Furthermore, DE also mediated the relationship between SA and loneliness. Individuals with SA may use DE as a coping mechanism during stress, but this strategy can disrupt interpersonal functioning by affecting cognition, emotion, and identity (45, 65, 66). For example, during depersonalization episodes, individuals may struggle to connect with others (65). Moreover, the uncontrollable nature of DE, along with its impact on memory, emotion, and self-concept, can induce deep shame, further hindering social interactions (66). Problems with recalling relational information also impair emotional connection (45), which in turn fosters loneliness. The DE can impair cognitive reappraisal, causing individuals to view social interactions more negatively, which intensifies loneliness and emotional distress by hindering their ability to connect with others (46, 47). These findings are consistent with prior studies linking DE to loneliness (49, 65, 66).

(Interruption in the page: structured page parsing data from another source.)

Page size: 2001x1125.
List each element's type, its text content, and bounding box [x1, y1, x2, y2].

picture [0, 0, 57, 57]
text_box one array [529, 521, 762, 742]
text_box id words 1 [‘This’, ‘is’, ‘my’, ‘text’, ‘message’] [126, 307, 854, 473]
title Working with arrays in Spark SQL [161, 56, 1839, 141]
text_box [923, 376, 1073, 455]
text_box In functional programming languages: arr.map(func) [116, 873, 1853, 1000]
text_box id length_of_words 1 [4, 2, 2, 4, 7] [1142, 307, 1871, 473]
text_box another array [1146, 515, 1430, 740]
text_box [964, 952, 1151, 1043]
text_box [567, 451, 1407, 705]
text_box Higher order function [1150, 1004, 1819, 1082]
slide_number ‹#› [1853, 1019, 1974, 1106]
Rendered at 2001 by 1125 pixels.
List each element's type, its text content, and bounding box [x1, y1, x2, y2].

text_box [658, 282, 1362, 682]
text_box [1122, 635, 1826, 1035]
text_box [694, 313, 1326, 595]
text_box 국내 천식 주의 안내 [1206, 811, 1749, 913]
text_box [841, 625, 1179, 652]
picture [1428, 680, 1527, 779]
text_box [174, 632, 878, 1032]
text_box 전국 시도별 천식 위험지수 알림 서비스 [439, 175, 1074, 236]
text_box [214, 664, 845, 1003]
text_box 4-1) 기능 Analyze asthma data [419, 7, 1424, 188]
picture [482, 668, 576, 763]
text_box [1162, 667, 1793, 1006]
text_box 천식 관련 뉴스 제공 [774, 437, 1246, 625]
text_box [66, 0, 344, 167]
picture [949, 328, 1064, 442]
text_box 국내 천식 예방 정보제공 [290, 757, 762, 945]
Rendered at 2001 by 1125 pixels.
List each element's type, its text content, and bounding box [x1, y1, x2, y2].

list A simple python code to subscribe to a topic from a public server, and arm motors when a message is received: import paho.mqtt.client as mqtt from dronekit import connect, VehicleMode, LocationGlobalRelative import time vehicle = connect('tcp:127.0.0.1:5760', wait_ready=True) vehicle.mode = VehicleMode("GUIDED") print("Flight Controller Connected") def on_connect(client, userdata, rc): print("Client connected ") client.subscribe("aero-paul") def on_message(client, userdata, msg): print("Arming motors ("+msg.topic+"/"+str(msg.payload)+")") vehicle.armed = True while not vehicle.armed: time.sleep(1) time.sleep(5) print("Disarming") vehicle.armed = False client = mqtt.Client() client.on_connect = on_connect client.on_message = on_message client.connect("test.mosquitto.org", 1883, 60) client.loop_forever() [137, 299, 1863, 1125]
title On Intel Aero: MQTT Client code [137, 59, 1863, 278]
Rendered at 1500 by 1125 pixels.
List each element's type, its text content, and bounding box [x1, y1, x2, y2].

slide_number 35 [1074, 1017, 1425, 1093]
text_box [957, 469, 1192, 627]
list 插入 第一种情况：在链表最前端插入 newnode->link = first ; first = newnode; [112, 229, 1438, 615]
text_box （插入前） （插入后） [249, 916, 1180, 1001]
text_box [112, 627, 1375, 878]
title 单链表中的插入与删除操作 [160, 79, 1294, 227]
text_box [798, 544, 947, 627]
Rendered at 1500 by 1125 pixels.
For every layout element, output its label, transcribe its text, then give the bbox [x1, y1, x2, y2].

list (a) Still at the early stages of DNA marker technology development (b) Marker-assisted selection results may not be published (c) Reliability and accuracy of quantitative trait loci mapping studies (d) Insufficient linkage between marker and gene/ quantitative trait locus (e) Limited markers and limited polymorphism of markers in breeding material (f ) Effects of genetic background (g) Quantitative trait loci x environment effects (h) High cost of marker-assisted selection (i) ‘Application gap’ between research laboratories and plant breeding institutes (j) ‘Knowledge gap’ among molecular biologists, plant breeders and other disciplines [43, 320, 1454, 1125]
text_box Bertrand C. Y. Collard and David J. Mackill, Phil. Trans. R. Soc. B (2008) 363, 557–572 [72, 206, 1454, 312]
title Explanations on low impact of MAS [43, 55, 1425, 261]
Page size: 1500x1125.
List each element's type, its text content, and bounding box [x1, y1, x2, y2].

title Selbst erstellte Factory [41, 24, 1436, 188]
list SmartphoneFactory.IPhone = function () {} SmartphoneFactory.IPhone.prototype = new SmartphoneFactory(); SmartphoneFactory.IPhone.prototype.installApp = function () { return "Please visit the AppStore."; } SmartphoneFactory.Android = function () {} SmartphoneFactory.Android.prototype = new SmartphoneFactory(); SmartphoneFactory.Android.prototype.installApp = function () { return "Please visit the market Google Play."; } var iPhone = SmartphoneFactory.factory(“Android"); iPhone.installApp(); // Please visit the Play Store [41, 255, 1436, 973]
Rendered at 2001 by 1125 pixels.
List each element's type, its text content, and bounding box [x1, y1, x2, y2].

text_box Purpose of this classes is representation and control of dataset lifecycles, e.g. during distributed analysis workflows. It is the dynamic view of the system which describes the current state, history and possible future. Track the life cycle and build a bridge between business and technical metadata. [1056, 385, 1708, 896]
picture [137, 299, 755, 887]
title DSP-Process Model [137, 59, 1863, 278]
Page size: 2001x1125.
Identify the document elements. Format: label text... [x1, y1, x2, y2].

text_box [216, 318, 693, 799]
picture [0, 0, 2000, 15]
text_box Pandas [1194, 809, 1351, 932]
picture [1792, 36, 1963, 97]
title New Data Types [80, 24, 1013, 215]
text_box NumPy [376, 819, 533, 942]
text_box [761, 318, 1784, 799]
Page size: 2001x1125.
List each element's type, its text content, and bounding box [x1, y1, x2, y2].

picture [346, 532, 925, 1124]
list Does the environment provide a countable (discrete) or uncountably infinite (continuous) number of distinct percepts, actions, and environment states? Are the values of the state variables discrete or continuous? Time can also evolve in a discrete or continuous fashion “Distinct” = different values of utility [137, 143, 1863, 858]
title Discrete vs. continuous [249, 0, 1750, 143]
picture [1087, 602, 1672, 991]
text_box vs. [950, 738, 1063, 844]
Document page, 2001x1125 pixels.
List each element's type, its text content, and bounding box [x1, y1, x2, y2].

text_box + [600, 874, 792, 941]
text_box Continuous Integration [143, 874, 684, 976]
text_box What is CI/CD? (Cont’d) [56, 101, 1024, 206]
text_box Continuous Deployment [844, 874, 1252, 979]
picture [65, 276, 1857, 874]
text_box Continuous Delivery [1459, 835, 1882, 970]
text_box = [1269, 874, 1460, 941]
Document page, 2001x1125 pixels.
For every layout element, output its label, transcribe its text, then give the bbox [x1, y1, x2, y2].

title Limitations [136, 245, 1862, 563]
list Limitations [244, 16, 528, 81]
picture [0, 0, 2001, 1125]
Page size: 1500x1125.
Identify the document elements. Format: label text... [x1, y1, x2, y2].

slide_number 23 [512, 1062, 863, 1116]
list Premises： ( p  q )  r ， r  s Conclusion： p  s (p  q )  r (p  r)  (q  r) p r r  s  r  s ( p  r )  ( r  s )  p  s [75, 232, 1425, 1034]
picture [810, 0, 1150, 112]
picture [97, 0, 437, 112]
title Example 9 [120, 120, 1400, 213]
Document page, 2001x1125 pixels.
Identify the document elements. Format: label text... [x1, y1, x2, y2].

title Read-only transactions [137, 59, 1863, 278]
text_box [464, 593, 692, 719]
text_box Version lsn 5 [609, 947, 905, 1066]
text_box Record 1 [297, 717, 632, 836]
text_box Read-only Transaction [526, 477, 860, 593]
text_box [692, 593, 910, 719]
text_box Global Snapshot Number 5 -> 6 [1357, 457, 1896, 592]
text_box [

Finally, DE were found to mediate the relationship between SA and both SI and loneliness. The DE may act as a maladaptive coping mechanism for managing the emotional distress associated with SA, where SI appear as an escape from overwhelming psychological pain and deepen the experience of loneliness (39, 43, 48, 49, 64). These findings highlight the importance of adopting dimensional approaches to psychopathology, as even subclinical levels of SA may indicate psychological vulnerability (33). Identifying these thresholds can enable early intervention, potentially reducing the risk of developing more severe outcomes such as SI and loneliness.

5.1. Conclusions

In conclusion, the findings of this research highlight the significant role of DE as a maladaptive strategy in the development of loneliness and SI among individuals with symptoms of SA. These results underscore the clinical importance of promoting adaptive emotion regulation strategies in individuals with SA (67), rather than relying on dissociative responses. Targeted interventions that address dysfunctional beliefs and encourage healthier coping strategies can help reduce maladaptive responses, including dissociative tendencies (68). Such interventions could play a crucial role in preventing loneliness and SI by fostering more effective emotional responses to social stressors in individuals suffering from SA.

5.2. Limitations

It is important to note that the cross-sectional design of this study limits our ability to infer causality. In addition, given evidence that DE both contribute to and result from other psychopathological symptoms (69), it may also exacerbate symptoms of SA. Our focus was on the non-clinical population from an academic unit, so the generalization of the results to clinical communities and other non-clinical groups is limited. Additionally, due to the random sampling method, the sample exhibited a gender imbalance, with a higher proportion of women, which may limit the generalizability of our findings. Finally, we only considered SI as the most basic part of the suicide continuum.

5.3. Future Directions for Research

Longitudinal studies are recommended to better understand the direction of these relationships and whether DE acts as a predictor or consequence of SA. It is suggested that future research be conducted on the clinical population to enhance the generalizability of the findings. Addressing the gender imbalance in future research will also improve the applicability of the results. Furthermore, future studies should consider measuring suicide planning and suicide attempts to compare the relationships of the variables between the committed and non-committed suicide groups.